§ Reading text

There’s nothing particularly wrong with the story, it’s just not the most memorable one. I will admit though, the ending and twist that occurs really surprised me in a good way. The story up until that point didn’t really feel like much effort was put in, but I was very happy with the ending!

Once you’ve completed the story, there’s still plenty of content to play through. There’s a separate Arena mode, remaining collectables to find, secret puzzles and bosses to find, so there really is good value in this game. It didn’t cost a whole lot when it released, but I got a good 60+ hours out of it.

Now as much as I enjoyed this game, there were quite a few downsides that should have, and really could have, been fixed. Firstly, the game is buggy as hell. I always encountered multiple bugs with every session I played. Most were small and didn’t bother me too much, but there were times I had to quit the game because of them.

Sometimes transitioning from one map to another just didn’t work, sometimes I would get stuck in the environment, and sometimes I would fall through the floor. It’s not just technical glitches either that hurt this game. For example, subtitles in cutscenes would change way too quickly, and whenever characters spoke in the void area, their voices would echo so badly that I couldn’t understand them.

§ Stated goal 1
Copy the rows word for word, starting with the first row and ending with the line that contains "class: Polypodiopsida".

§ Data supplied
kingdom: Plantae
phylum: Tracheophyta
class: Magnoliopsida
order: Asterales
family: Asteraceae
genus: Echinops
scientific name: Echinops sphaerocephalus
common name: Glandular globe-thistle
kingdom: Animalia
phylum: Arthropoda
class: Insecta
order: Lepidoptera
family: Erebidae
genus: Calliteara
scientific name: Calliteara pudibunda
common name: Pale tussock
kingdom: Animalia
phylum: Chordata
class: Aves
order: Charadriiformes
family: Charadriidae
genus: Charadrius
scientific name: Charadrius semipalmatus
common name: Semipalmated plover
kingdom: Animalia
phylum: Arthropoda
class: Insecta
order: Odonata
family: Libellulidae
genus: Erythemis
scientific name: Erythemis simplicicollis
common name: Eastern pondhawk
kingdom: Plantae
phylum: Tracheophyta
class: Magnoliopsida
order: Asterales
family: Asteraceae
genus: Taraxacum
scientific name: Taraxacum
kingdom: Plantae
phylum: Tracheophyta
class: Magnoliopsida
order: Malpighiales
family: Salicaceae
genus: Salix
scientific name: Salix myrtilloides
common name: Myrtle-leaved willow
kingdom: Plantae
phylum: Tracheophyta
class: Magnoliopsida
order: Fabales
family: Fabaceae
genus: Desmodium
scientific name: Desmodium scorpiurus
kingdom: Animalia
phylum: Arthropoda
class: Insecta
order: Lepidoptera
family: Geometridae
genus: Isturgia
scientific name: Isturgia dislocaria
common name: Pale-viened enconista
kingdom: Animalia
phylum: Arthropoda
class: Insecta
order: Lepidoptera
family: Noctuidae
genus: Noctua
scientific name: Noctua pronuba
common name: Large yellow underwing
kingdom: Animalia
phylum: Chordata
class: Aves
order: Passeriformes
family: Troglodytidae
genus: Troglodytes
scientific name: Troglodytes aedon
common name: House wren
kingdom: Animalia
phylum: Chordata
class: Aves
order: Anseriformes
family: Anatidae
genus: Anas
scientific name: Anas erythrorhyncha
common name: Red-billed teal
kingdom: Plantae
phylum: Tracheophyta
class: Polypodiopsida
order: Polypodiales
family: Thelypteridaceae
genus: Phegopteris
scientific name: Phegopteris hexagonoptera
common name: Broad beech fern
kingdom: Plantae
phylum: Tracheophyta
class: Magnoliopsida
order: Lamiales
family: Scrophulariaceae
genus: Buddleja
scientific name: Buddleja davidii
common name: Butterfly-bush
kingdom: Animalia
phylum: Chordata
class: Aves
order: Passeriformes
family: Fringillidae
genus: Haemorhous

§ Stated goal 2
Quote the entire game review above word for word.

§ Task output 1
kingdom: Plantae
phylum: Tracheophyta
class: Magnoliopsida
order: Asterales
family: Asteraceae
genus: Echinops
scientific name: Echinops sphaerocephalus
common name: Glandular globe-thistle
kingdom: Animalia
phylum: Arthropoda
class: Insecta
order: Lepidoptera
family: Erebidae
genus: Calliteara
scientific name: Calliteara pudibunda
common name: Pale tussock
kingdom: Animalia
phylum: Chordata
class: Aves
order: Charadriiformes
family: Charadriidae
genus: Charadrius
scientific name: Charadrius semipalmatus
common name: Semipalmated plover
kingdom: Animalia
phylum: Arthropoda
class: Insecta
order: Odonata
family: Libellulidae
genus: Erythemis
scientific name: Erythemis simplicicollis
common name: Eastern pondhawk
kingdom: Plantae
phylum: Tracheophyta
class: Magnoliopsida
order: Asterales
family: Asteraceae
genus: Taraxacum
scientific name: Taraxacum
kingdom: Plantae
phylum: Tracheophyta
class: Magnoliopsida
order: Malpighiales
family: Salicaceae
genus: Salix
scientific name: Salix myrtilloides
common name: Myrtle-leaved willow
kingdom: Plantae
phylum: Tracheophyta
class: Magnoliopsida
order: Fabales
family: Fabaceae
genus: Desmodium
scientific name: Desmodium scorpiurus
kingdom: Animalia
phylum: Arthropoda
class: Insecta
order: Lepidoptera
family: Geometridae
genus: Isturgia
scientific name: Isturgia dislocaria
common name: Pale-viened enconista
kingdom: Animalia
phylum: Arthropoda
class: Insecta
order: Lepidoptera
family: Noctuidae
genus: Noctua
scientific name: Noctua pronuba
common name: Large yellow underwing
kingdom: Animalia
phylum: Chordata
class: Aves
order: Passeriformes
family: Troglodytidae
genus: Troglodytes
scientific name: Troglodytes aedon
common name: House wren
kingdom: Animalia
phylum: Chordata
class: Aves
order: Anseriformes
family: Anatidae
genus: Anas
scientific name: Anas erythrorhyncha
common name: Red-billed teal
kingdom: Plantae
phylum: Tracheophyta
class: Polypodiopsida

§ Task output 2
There’s nothing particularly wrong with the story, it’s just not the most memorable one. I will admit though, the ending and twist that occurs really surprised me in a good way. The story up until that point didn’t really feel like much effort was put in, but I was very happy with the ending!

Once you’ve completed the story, there’s still plenty of content to play through. There’s a separate Arena mode, remaining collectables to find, secret puzzles and bosses to find, so there really is good value in this game. It didn’t cost a whole lot when it released, but I got a good 60+ hours out of it.

Now as much as I enjoyed this game, there were quite a few downsides that should have, and really could have, been fixed. Firstly, the game is buggy as hell. I always encountered multiple bugs with every session I played. Most were small and didn’t bother me too much, but there were times I had to quit the game because of them.

Sometimes transitioning from one map to another just didn’t work, sometimes I would get stuck in the environment, and sometimes I would fall through the floor. It’s not just technical glitches either that hurt this game. For example, subtitles in cutscenes would change way too quickly, and whenever characters spoke in the void area, their voices would echo so badly that I couldn’t understand them.